Friday, April 17, 2009

Boo

“Every single thing I value in life has been destroyed. And I am allowed no explanation? I am to suffer hell without any account from heaven? In that case, what is the purpose of reason, Richard Parker? Is it no more than to shine at practicalities-the getting of food, clothing and shelter? Why can’t reason give greater answers? Why can we throw a question further than we can pull in an answer? Why such a vast net if there’s so little fish to catch?”


I like using books/music to deepen my moods. That's probably not as unique as I like to think it is, but I feel my level of enthusiasm for completely immersing myself in a particular mood is refreshing and different. Feeling a sense of loss? Read The Life of Pi. Listen to Lonely Girl. Do them both a dozen times until you're absolutely sure that the only feeling relevant in your life at the moment is loss.

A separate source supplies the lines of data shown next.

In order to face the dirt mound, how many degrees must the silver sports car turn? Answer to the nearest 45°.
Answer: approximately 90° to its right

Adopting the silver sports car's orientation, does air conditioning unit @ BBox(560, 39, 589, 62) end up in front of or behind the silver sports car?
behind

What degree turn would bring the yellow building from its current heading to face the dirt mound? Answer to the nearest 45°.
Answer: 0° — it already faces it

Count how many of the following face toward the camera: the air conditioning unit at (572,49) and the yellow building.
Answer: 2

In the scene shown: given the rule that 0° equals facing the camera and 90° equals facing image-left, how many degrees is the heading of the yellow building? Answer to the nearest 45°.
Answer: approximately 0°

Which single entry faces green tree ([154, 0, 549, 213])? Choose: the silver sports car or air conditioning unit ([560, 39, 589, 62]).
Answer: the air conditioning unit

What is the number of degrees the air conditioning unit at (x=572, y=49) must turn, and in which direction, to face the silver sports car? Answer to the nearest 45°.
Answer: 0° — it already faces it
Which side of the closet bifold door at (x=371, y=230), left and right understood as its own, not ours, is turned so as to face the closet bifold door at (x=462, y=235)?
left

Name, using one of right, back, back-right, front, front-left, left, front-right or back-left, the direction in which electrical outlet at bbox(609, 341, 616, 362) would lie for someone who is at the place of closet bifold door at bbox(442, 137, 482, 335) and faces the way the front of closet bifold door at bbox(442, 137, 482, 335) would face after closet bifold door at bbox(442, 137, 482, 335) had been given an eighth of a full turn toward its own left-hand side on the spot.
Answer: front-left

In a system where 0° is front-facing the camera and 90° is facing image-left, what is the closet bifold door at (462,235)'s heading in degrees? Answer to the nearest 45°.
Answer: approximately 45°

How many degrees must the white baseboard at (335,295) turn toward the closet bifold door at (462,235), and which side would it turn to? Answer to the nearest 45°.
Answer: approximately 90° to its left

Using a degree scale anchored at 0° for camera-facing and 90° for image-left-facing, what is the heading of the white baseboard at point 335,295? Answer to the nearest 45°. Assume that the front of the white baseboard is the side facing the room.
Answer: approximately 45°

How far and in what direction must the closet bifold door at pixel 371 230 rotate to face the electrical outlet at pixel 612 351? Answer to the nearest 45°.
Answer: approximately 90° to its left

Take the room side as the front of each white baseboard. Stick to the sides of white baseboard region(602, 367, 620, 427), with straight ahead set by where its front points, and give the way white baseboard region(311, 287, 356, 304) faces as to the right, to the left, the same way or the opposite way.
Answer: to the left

I've been in a foul mood this week. The school that I was 99% sure I'd be attending screwed me, and now I have to change all my plans. I still get to go to a top school for free, but it's not the ideal situation that I'd intended, and I firmly believe that I am destined to receive everything I desire in this world. On top of everything else, the new law school has grades whereas the old one didn't so now I can't just shoot for the middle knowing they'll have no way of telling me apart from the other students.

Now I'll need to make plans to fly across the country again to go apartment hunting. Bleh.

After careful consideration and increasing boredom and loneliness, I've decided to get a job despite not needing one. You'd be surprised how humanizing it is just be be able to interact with people for a mandatory 8 hours a day. On top of that, I'm becoming more and more worried about having to explain away this year of unemployment, so at the very least I'm going to start doing some volunteer work or something. Ideally, volunteer work that can be done from the comfort of my couch.

Oddly enough, these months of couch sitting have become an impetus for heathier living. Since I don't get exercise elsewhere, I make a point of eating (kinda) well and going to the gym several times a week.